You're hitting on something really important that barely gets discussed. For instance, notice how opus 4.5's speed essentially doubled, bringing it right in line with the speed of sonnet 4.5? (sonnet 4.6 got a speed bump too, though closer to 25%).
It was the very first thing I noticed: it looks suspiciously like they just rebranded sonnet as opus and raised the price.
I don't know why more people aren't talking about this. Even on X, where the owner directly competes in this market, it's rarely brought up. I strongly suspect there is a sort of tacit collusion between competitors in this space. They all share a strong motivation to kill any deep discussion of token economics, even about each other because transparency only arms the customers. By keeping the underlying mechanics nebulous, they can all justify higher prices. Just look at the subscription tiers: every single major player has settled on the exact same pricing model, a $20 floor and a $200 cap, no exceptions.
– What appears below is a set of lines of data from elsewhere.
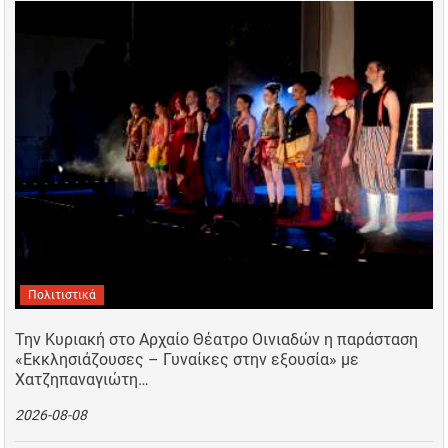
Πολιτιστικά
Την Κυριακή στο Αρχαίο Θέατρο Οινιαδών η παράσταση
«Εκκλησιάζουσες – Γυναίκες στην εξουσία» με
Χατζηπαναγιώτη…
2026-08-08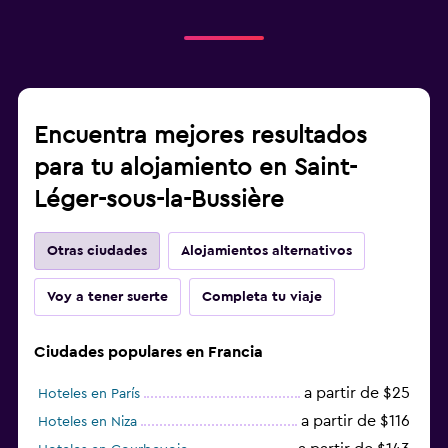
Encuentra mejores resultados
para tu alojamiento en Saint-
Léger-sous-la-Bussière
Otras ciudades
Alojamientos alternativos
Voy a tener suerte
Completa tu viaje
Ciudades populares en Francia
a partir de $25
Hoteles en París
a partir de $116
Hoteles en Niza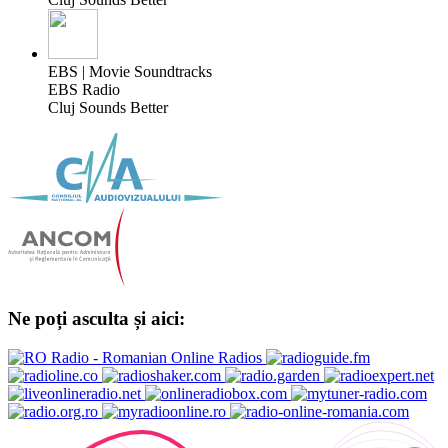
EBS | Movie Soundtracks
EBS Radio
Cluj Sounds Better
Ne poți asculta și aici:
opus 4.6 was going to be sonet 5 up until week of release. The price bump is even bigger than you realize because they don't let you run opus 4.6 at full speed unless you pay them an extra 10x for the new "fast mode"
> a $20 floor and a $200 cap, no exceptions
Google caps at $250
It's quite plausible to me that the difference is inference configuration. This could be done through configurable depth, Moe experts, layers etc. Even beam decoding changes can make substantial performance changes.
Train one large model, then down configure it for different pricing tiers.
Doubling speed can likely come from MoE optimizations such as reducing the amount of active parameters.
Isn’t Gemini $300 a month for their most expensive plan? That includes stuff like Genie and all that though.
It kind of makes sense, at least a year or so ago, I know $20.00 unlimited plans were costing these companies ~$250.00 averaged out, they're still lighting money on fire with $200.00 but probably not nearly as bad, however, I'm not sure if costs have gone up with changes in models, seems like the agentic tooling is more expensive for them (hence why they're pushing anyone they can to pay per token).
These AI companies are all in the same boat. At current operating costs and profit margins they can't hope to pay back the investment, so they have to pull tricks like rebranding models and downgrading offerings silently. There's no oversight of this industry. The consumer protection dept in the US was literally shut down by the administration, and even if they had not been, this technology is too opaque for anyone to really be able to tell if today they're giving you a lower model than what you paid for yesterday.
I'm convinced they're all doing everything they can in the background to cut costs and increase profits.
I can't prove that Gemini 3 is dumber than when it came out because of the non deterministic nature of this technology, but it sure feels like it.